◆ WORK TO COMPLETE
Edit the data below by replacing each instance of "Fairphone" with "Fair Phone". Leave every other character of the lines unchanged.

[Collected data]

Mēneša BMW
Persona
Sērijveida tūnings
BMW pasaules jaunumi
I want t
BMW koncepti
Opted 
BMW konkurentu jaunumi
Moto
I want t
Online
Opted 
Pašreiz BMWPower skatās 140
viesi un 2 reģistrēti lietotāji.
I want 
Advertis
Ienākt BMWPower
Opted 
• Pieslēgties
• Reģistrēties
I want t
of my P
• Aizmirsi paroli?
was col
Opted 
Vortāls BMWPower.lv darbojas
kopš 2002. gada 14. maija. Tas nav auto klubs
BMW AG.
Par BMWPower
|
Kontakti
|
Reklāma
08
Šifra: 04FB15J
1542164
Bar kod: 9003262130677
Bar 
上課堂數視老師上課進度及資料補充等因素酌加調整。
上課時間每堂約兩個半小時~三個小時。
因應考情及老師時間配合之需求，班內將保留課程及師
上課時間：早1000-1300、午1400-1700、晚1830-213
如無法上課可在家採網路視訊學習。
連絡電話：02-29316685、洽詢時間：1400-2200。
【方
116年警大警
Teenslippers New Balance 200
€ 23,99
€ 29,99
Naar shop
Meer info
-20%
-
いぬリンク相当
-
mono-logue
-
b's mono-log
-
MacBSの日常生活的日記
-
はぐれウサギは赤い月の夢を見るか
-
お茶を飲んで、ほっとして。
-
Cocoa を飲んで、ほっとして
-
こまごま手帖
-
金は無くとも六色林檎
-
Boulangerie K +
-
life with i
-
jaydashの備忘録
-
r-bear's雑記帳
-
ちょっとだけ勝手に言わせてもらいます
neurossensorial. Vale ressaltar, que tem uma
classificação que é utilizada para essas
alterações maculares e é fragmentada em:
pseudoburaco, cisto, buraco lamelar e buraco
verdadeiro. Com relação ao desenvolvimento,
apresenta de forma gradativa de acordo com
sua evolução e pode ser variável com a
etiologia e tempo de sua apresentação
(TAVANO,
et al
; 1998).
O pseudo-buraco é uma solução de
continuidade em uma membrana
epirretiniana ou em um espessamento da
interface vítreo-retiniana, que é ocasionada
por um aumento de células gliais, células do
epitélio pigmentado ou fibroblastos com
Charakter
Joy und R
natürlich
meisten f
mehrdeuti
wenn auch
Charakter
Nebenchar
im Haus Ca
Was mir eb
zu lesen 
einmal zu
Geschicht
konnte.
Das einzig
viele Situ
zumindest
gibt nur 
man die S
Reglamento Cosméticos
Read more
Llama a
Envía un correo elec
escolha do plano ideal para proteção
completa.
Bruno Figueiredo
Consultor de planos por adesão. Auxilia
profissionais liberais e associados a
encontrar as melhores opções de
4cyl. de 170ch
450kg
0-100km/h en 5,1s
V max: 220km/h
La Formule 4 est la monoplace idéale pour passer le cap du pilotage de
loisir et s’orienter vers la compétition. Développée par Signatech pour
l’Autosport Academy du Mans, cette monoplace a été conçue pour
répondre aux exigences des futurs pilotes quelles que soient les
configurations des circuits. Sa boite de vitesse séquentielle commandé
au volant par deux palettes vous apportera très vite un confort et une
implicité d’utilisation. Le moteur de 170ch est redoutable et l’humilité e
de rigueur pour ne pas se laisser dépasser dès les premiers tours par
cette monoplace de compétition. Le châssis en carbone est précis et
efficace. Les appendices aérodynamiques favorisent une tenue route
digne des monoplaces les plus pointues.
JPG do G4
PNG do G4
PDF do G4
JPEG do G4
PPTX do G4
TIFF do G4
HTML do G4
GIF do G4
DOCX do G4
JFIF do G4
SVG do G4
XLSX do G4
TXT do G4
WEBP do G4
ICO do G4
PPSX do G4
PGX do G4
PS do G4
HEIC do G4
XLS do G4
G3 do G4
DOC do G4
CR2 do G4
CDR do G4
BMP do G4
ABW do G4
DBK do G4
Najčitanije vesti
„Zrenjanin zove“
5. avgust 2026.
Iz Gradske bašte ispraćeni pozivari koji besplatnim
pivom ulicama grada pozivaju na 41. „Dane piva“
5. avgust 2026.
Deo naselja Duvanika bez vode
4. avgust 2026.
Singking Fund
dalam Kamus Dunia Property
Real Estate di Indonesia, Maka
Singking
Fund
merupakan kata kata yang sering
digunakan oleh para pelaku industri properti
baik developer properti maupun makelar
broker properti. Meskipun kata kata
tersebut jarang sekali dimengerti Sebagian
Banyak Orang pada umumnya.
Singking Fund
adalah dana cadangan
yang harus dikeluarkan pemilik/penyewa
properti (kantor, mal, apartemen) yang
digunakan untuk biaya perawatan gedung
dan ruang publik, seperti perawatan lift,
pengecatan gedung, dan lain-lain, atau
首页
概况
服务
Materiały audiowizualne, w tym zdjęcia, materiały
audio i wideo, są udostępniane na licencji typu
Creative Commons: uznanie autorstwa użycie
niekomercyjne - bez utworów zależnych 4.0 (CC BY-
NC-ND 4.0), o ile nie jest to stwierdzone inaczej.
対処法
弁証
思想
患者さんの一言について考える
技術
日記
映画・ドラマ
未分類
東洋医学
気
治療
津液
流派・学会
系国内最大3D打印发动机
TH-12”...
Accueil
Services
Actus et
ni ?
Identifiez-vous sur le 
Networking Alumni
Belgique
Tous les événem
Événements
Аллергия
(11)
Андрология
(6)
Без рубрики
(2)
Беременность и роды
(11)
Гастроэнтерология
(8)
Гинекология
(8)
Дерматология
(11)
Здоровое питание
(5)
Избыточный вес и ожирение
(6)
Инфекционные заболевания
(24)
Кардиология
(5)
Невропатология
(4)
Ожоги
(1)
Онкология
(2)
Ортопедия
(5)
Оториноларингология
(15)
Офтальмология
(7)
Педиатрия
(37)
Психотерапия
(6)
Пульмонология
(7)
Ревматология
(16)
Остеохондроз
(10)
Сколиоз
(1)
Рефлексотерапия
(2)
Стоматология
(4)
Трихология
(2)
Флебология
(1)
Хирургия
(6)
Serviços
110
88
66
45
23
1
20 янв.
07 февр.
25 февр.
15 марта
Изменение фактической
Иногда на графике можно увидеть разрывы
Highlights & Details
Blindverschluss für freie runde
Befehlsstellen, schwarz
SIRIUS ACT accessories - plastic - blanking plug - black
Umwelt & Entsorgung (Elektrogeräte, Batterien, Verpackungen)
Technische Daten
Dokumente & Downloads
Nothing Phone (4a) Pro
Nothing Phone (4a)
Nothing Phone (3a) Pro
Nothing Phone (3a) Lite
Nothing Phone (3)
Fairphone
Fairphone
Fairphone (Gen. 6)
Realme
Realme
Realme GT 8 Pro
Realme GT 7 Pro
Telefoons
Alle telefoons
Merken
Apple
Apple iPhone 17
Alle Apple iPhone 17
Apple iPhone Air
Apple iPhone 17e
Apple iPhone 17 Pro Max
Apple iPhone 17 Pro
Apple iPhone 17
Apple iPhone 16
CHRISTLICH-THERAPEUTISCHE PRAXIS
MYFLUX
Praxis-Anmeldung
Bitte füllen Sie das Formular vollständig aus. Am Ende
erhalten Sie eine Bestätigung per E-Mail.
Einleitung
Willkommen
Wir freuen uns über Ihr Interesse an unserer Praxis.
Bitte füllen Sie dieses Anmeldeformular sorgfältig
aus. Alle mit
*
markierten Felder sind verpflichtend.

◆ TASK OUTPUT
Mēneša BMW
Persona
Sērijveida tūnings
BMW pasaules jaunumi
I want t
BMW koncepti
Opted 
BMW konkurentu jaunumi
Moto
I want t
Online
Opted 
Pašreiz BMWPower skatās 140
viesi un 2 reģistrēti lietotāji.
I want 
Advertis
Ienākt BMWPower
Opted 
• Pieslēgties
• Reģistrēties
I want t
of my P
• Aizmirsi paroli?
was col
Opted 
Vortāls BMWPower.lv darbojas
kopš 2002. gada 14. maija. Tas nav auto klubs
BMW AG.
Par BMWPower
|
Kontakti
|
Reklāma
08
Šifra: 04FB15J
1542164
Bar kod: 9003262130677
Bar 
上課堂數視老師上課進度及資料補充等因素酌加調整。
上課時間每堂約兩個半小時~三個小時。
因應考情及老師時間配合之需求，班內將保留課程及師
上課時間：早1000-1300、午1400-1700、晚1830-213
如無法上課可在家採網路視訊學習。
連絡電話：02-29316685、洽詢時間：1400-2200。
【方
116年警大警
Teenslippers New Balance 200
€ 23,99
€ 29,99
Naar shop
Meer info
-20%
-
いぬリンク相当
-
mono-logue
-
b's mono-log
-
MacBSの日常生活的日記
-
はぐれウサギは赤い月の夢を見るか
-
お茶を飲んで、ほっとして。
-
Cocoa を飲んで、ほっとして
-
こまごま手帖
-
金は無くとも六色林檎
-
Boulangerie K +
-
life with i
-
jaydashの備忘録
-
r-bear's雑記帳
-
ちょっとだけ勝手に言わせてもらいます
neurossensorial. Vale ressaltar, que tem uma
classificação que é utilizada para essas
alterações maculares e é fragmentada em:
pseudoburaco, cisto, buraco lamelar e buraco
verdadeiro. Com relação ao desenvolvimento,
apresenta de forma gradativa de acordo com
sua evolução e pode ser variável com a
etiologia e tempo de sua apresentação
(TAVANO,
et al
; 1998).
O pseudo-buraco é uma solução de
continuidade em uma membrana
epirretiniana ou em um espessamento da
interface vítreo-retiniana, que é ocasionada
por um aumento de células gliais, células do
epitélio pigmentado ou fibroblastos com
Charakter
Joy und R
natürlich
meisten f
mehrdeuti
wenn auch
Charakter
Nebenchar
im Haus Ca
Was mir eb
zu lesen 
einmal zu
Geschicht
konnte.
Das einzig
viele Situ
zumindest
gibt nur 
man die S
Reglamento Cosméticos
Read more
Llama a
Envía un correo elec
escolha do plano ideal para proteção
completa.
Bruno Figueiredo
Consultor de planos por adesão. Auxilia
profissionais liberais e associados a
encontrar as melhores opções de
4cyl. de 170ch
450kg
0-100km/h en 5,1s
V max: 220km/h
La Formule 4 est la monoplace idéale pour passer le cap du pilotage de
loisir et s’orienter vers la compétition. Développée par Signatech pour
l’Autosport Academy du Mans, cette monoplace a été conçue pour
répondre aux exigences des futurs pilotes quelles que soient les
configurations des circuits. Sa boite de vitesse séquentielle commandé
au volant par deux palettes vous apportera très vite un confort et une
implicité d’utilisation. Le moteur de 170ch est redoutable et l’humilité e
de rigueur pour ne pas se laisser dépasser dès les premiers tours par
cette monoplace de compétition. Le châssis en carbone est précis et
efficace. Les appendices aérodynamiques favorisent une tenue route
digne des monoplaces les plus pointues.
JPG do G4
PNG do G4
PDF do G4
JPEG do G4
PPTX do G4
TIFF do G4
HTML do G4
GIF do G4
DOCX do G4
JFIF do G4
SVG do G4
XLSX do G4
TXT do G4
WEBP do G4
ICO do G4
PPSX do G4
PGX do G4
PS do G4
HEIC do G4
XLS do G4
G3 do G4
DOC do G4
CR2 do G4
CDR do G4
BMP do G4
ABW do G4
DBK do G4
Najčitanije vesti
„Zrenjanin zove“
5. avgust 2026.
Iz Gradske bašte ispraćeni pozivari koji besplatnim
pivom ulicama grada pozivaju na 41. „Dane piva“
5. avgust 2026.
Deo naselja Duvanika bez vode
4. avgust 2026.
Singking Fund
dalam Kamus Dunia Property
Real Estate di Indonesia, Maka
Singking
Fund
merupakan kata kata yang sering
digunakan oleh para pelaku industri properti
baik developer properti maupun makelar
broker properti. Meskipun kata kata
tersebut jarang sekali dimengerti Sebagian
Banyak Orang pada umumnya.
Singking Fund
adalah dana cadangan
yang harus dikeluarkan pemilik/penyewa
properti (kantor, mal, apartemen) yang
digunakan untuk biaya perawatan gedung
dan ruang publik, seperti perawatan lift,
pengecatan gedung, dan lain-lain, atau
首页
概况
服务
Materiały audiowizualne, w tym zdjęcia, materiały
audio i wideo, są udostępniane na licencji typu
Creative Commons: uznanie autorstwa użycie
niekomercyjne - bez utworów zależnych 4.0 (CC BY-
NC-ND 4.0), o ile nie jest to stwierdzone inaczej.
対処法
弁証
思想
患者さんの一言について考える
技術
日記
映画・ドラマ
未分類
東洋医学
気
治療
津液
流派・学会
系国内最大3D打印发动机
TH-12”...
Accueil
Services
Actus et
ni ?
Identifiez-vous sur le 
Networking Alumni
Belgique
Tous les événem
Événements
Аллергия
(11)
Андрология
(6)
Без рубрики
(2)
Беременность и роды
(11)
Гастроэнтерология
(8)
Гинекология
(8)
Дерматология
(11)
Здоровое питание
(5)
Избыточный вес и ожирение
(6)
Инфекционные заболевания
(24)
Кардиология
(5)
Невропатология
(4)
Ожоги
(1)
Онкология
(2)
Ортопедия
(5)
Оториноларингология
(15)
Офтальмология
(7)
Педиатрия
(37)
Психотерапия
(6)
Пульмонология
(7)
Ревматология
(16)
Остеохондроз
(10)
Сколиоз
(1)
Рефлексотерапия
(2)
Стоматология
(4)
Трихология
(2)
Флебология
(1)
Хирургия
(6)
Serviços
110
88
66
45
23
1
20 янв.
07 февр.
25 февр.
15 марта
Изменение фактической
Иногда на графике можно увидеть разрывы
Highlights & Details
Blindverschluss für freie runde
Befehlsstellen, schwarz
SIRIUS ACT accessories - plastic - blanking plug - black
Umwelt & Entsorgung (Elektrogeräte, Batterien, Verpackungen)
Technische Daten
Dokumente & Downloads
Nothing Phone (4a) Pro
Nothing Phone (4a)
Nothing Phone (3a) Pro
Nothing Phone (3a) Lite
Nothing Phone (3)
Fair Phone
Fair Phone
Fair Phone (Gen. 6)
Realme
Realme
Realme GT 8 Pro
Realme GT 7 Pro
Telefoons
Alle telefoons
Merken
Apple
Apple iPhone 17
Alle Apple iPhone 17
Apple iPhone Air
Apple iPhone 17e
Apple iPhone 17 Pro Max
Apple iPhone 17 Pro
Apple iPhone 17
Apple iPhone 16
CHRISTLICH-THERAPEUTISCHE PRAXIS
MYFLUX
Praxis-Anmeldung
Bitte füllen Sie das Formular vollständig aus. Am Ende
erhalten Sie eine Bestätigung per E-Mail.
Einleitung
Willkommen
Wir freuen uns über Ihr Interesse an unserer Praxis.
Bitte füllen Sie dieses Anmeldeformular sorgfältig
aus. Alle mit
*
markierten Felder sind verpflichtend.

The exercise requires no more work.